台風10号が通り過ぎていった。
気象庁は鹿児島に特別警報を出す可能性があるとしていたが、予想よりいくぶん勢力が弱まったことで、発令には至らなかった。
台風9号が東シナ海を攪拌、海水温が低下していた影響もあったようだ。
そうはいっても、九州各地で観測史上最大を更新する強風が吹き荒れ、長崎市野母崎では最大瞬間風速59・4メートルを記録したという。また、記録に残る大雨が各地で降ったようだ。47万戸以上で停電、多くの住民が影響が受けたという。
気象庁が再三注意喚起したことはよかったのではなかろうか。
カリフォルニアの危機的な猛暑
海の向こう米カリフォルニア州では、まだ熱波が続いているようだ。山火事も拡大、多くの住民が避難を余儀なくされているという。
共同通信によると、6日、ロサンゼルスで、観測史上最高となる気温49.4度を記録したという。電力需給が逼迫し、ガーセッティ市長は過剰な使用を控えるよう住民に呼び掛けたそうだ。
「危機的な猛暑」とロイターはいう。
米ロサンゼルス49度、史上最高 電力使用の抑制呼び掛け | 共同通信
米カリフォルニア州で山火事が多発、記録的熱波に警戒 | ロイター
なぜ計画停電を実施するのか
気温49.4℃にもなれば、命にかかわる危険な熱波ということだろう。
エアコンの使用により電力需要が急激に増加することは避けえないが、予備電力の不足が原因の一つになって、カリフォルニア州では計画停電が実施されるまでになったようだ。この「危機的な猛暑」は、電力網の信頼性を検証する重要なテストケースでもあるようだ。
重大な問題は、夏はますます暑くなり、再生可能エネルギーが送電網の大部分を占めるようになったとき、カリフォルニア州や他の地域はどのように安定した電力供給ができるのだろうか、ということだ。 (出所:MIT Technology Review)

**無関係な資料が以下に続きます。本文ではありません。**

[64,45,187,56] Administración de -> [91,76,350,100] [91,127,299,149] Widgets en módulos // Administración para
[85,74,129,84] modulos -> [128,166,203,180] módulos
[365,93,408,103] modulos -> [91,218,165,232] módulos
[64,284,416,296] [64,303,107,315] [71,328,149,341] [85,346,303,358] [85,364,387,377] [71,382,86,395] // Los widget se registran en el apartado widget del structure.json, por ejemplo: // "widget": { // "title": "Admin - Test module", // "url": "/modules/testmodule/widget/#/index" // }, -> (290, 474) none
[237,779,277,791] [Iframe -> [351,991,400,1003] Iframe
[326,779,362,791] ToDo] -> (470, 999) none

カリフォルニア州は、風力や太陽光などの再生可能エネルギーの割合が高いといわれる。
こうした現実をふまえて、MIT Technology Reviewは、「とりわけ必要になるのは、より多くのエネルギー貯蔵(蓄電)、より信頼性の高いカーボンフリー(二酸化炭素を排出しない)電源、老朽化した送電網の大幅な更新だろう」と指摘する。
温暖化が原因でこうした熱波がたびたび発生するのであれば、温暖化の原因といわれる二酸化炭素を大量に排出する発電所に頼るようでは本末転倒、自分で自分の首を絞めることになる。
パリ協定とカリフォルニア州
地球温暖化対策が国連で話し合われ、パリ協定が結ばれ、「1.5℃目標」が国際的なコンセンサスになった。

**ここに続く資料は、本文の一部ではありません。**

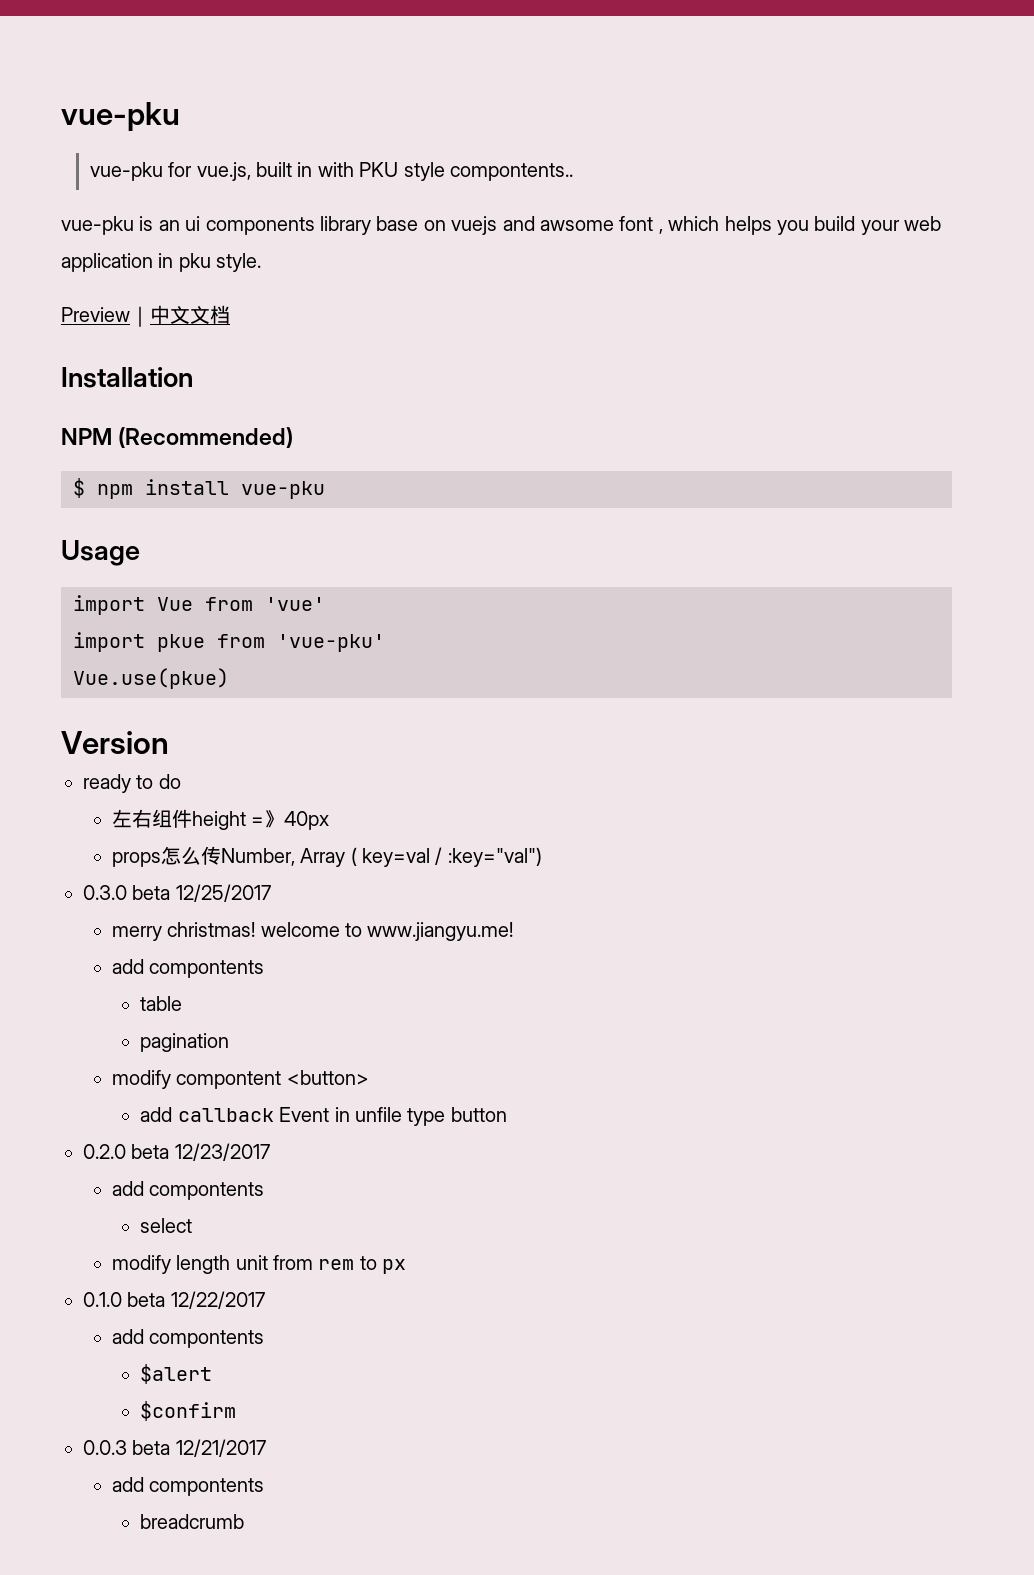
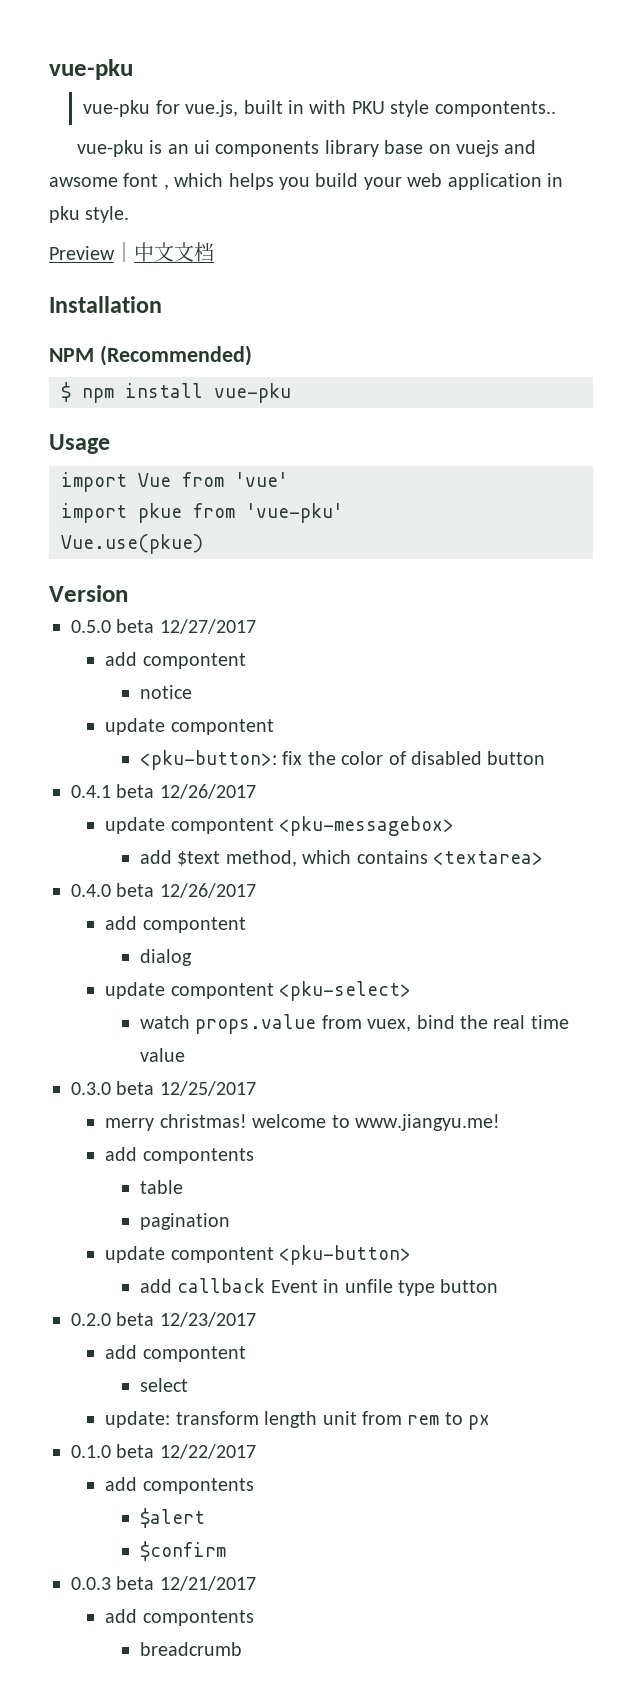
[83,774,181,793] [111,809,330,830] [111,846,542,867] ready to do // 左右组件height =》40px // props怎么传Number, Array ( key=val / :key="val") -> [71,619,256,634] [105,652,246,669] [139,685,192,699] [105,718,274,735] [139,750,546,770] [71,784,256,799] [105,816,455,836] [139,850,543,867] [71,883,256,898] [105,916,246,933] [139,949,192,966] [105,981,412,1001] [139,1014,569,1034] [139,1048,185,1062] 0.5.0 beta 12/27/2017 // add compontent // notice // update compontent // <pku-button>: fix the color of disabled button // 0.4.1 beta 12/26/2017 // update compontent <pku-messagebox> // add $text method, which contains <textarea> // 0.4.0 beta 12/26/2017 // add compontent // dialog // update compontent <pku-select> // watch props.value from vuex, bind the real time value
[111,1070,369,1089] modify compontent <button> -> [105,1245,412,1265] update compontent <pku-button>
[149,1182,265,1200] compontents -> [142,1346,246,1362] compontent
[111,1255,171,1274] modify -> [105,1411,259,1428] update: transform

この協定が結ばれたCOP21(第21回気候変動枠組条約締約国会議)で、議長国のフランス外相は、
「この野心的でバランスのとれた計画は地球温暖化を低減させるという目標で“歴史的な転換点”である」
と述べたという(参考:Wikipedia)。
地球温暖化の懐疑論者であるトランプ大統領主導で、2019年、米国は国としてパリ協定から離脱した。しかし、米国内の一部州がアメリカ気候同盟を結成、トランプ政権から独立してパリ協定の目標に取り組むこととなった。その中に、カリフォルニア州が含まれている。
Wikipediaによれば、この同盟には、カリフォルニア州の他、ワシントン州、ニューヨーク州、マサチューセッツ州、ハワイ州などが加盟しているという。
カリフォルニア州で起きていることを「他山の石」としなければならないのだろう。
間違っても、MIT Technology Reviewの記事が指摘する通り、再エネ批判になってはならないはずだし、現実的に、自分ごととして考えていかなければならない問題なのだろう。
海の温暖化 漁獲に変化も
秋サケの季節になったが、北海道の海に仕掛けられた定置網には、サケが少なく、ブリやクロマグロなどが取れ、マンボウまで上がるという。
「ここ数年は暖流系の魚が多くなってきている」と話す漁師の声を北海道ニュースUHBは伝える。
"秋サケ漁"に異変 まるで南国 網に次々マンボウやマグロが (北海道ニュースUHB)
北海道の海の温度も、平年に比べ4℃から5℃も高い海域があるという。
「海水温1℃高いと魚にとっては10℃に匹敵するので、(水温は)30~50℃高くなる。お魚にとってはお湯の中のような環境かもしれない」
と気象予報士の菅井 貴子氏のコメントを北海道ニュースUHBが伝える。
人ばかりでなく、魚にも温暖化の脅威が襲い掛かっているのかもしれない。
「何とかしてほしいのはみんなの願いだ」と北海道の漁師は嘆いているという。